▶ _What is needed_:
Scan the following data for lines with "pixels" and state how many there are, as a number only.

▶ _Records provided_:
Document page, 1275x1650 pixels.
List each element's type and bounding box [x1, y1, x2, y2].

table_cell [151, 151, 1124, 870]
---
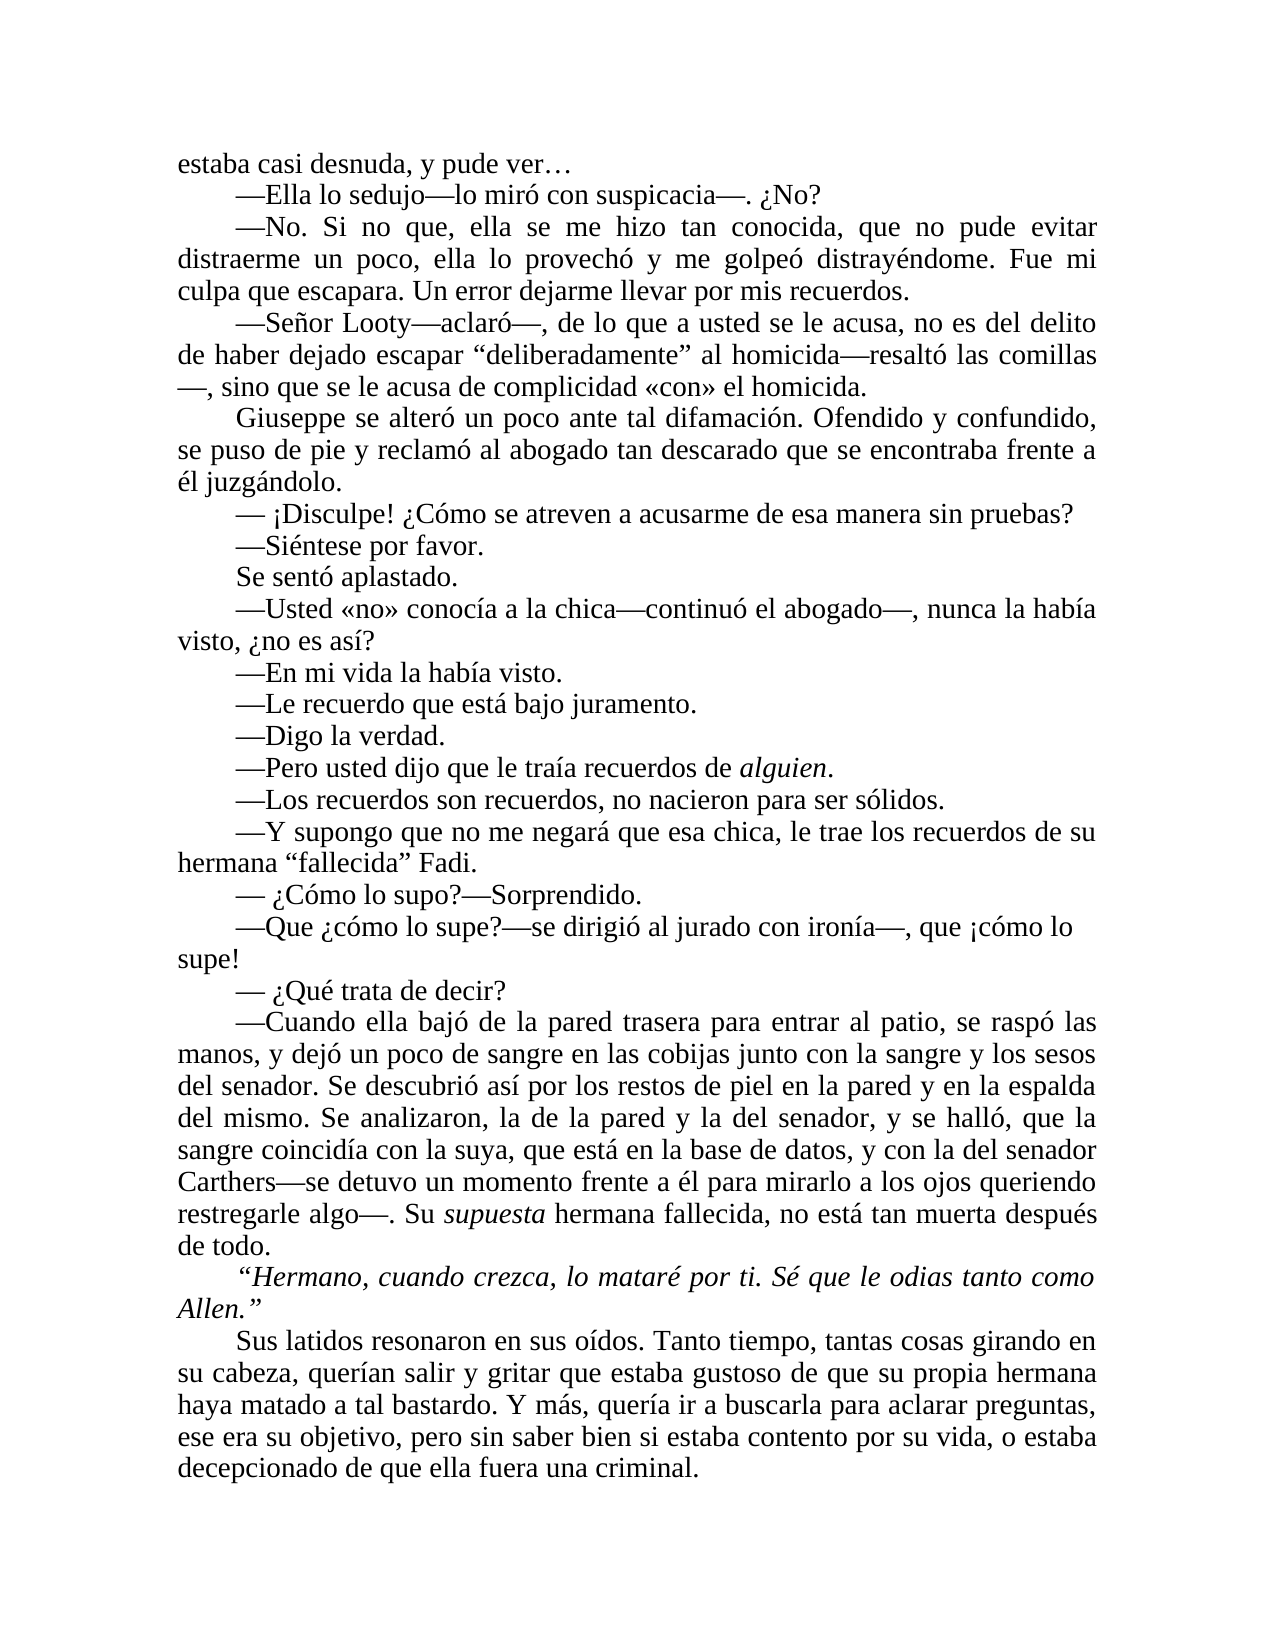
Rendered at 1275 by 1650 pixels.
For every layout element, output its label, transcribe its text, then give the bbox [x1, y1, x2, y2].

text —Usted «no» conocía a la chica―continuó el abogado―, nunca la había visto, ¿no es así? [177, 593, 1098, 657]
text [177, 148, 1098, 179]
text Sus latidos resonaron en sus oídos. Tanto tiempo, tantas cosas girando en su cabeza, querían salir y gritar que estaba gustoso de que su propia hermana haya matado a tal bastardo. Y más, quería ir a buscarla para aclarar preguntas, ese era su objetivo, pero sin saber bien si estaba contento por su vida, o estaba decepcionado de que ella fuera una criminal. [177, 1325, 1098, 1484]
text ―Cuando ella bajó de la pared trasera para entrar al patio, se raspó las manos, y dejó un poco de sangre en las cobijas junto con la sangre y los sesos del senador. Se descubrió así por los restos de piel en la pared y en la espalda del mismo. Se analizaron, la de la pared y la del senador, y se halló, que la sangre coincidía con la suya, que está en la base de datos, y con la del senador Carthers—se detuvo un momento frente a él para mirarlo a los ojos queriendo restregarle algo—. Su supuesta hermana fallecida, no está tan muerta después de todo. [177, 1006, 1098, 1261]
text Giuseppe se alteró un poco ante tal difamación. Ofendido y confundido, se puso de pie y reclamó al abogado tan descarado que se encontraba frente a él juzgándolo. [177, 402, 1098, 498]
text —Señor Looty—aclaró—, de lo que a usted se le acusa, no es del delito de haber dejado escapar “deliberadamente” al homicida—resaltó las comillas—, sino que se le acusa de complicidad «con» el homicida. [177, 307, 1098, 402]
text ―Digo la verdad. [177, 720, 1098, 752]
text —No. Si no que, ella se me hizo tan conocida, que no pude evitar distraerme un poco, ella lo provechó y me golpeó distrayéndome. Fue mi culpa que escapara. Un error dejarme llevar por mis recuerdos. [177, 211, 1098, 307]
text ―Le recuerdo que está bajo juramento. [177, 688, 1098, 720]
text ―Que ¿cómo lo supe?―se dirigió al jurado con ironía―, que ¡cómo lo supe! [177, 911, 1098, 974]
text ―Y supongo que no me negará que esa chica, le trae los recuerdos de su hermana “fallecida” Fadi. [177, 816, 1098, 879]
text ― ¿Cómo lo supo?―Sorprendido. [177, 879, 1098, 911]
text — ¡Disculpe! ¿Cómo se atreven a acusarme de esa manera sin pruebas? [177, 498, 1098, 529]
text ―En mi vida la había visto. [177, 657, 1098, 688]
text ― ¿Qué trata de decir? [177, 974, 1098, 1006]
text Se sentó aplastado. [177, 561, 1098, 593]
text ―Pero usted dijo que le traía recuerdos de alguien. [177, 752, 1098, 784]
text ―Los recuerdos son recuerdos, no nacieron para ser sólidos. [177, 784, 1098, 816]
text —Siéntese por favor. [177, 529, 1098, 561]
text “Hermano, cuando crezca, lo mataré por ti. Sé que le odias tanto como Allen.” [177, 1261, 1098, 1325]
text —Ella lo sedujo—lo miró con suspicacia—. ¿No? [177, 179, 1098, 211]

▶ _Exercise response_:
2